_Action item_: Only the lines from the one with "module mysynochro(clk,clr_n,in_d,out_q2);" to the end of the records are wanted, each repeated exactly, both ends included.

** Opening Data provided block **

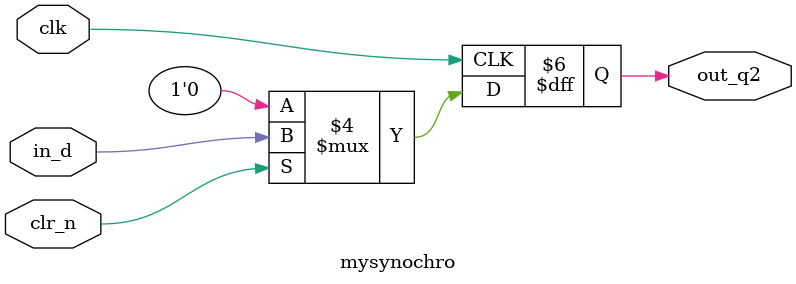
<source format=v>
module mysynochro(clk,clr_n,in_d,out_q2);
	input clk,clr_n,in_d;
	output reg out_q2;
	
	always @ (posedge clk)
		if(!clr_n) out_q2 <=0;
		else  out_q2 <= in_d;
endmodule

</source>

** Closing Data provided block **

_Solution for this task_:
module mysynochro(clk,clr_n,in_d,out_q2);
	input clk,clr_n,in_d;
	output reg out_q2;
	
	always @ (posedge clk)
		if(!clr_n) out_q2 <=0;
		else  out_q2 <= in_d;
endmodule

</source>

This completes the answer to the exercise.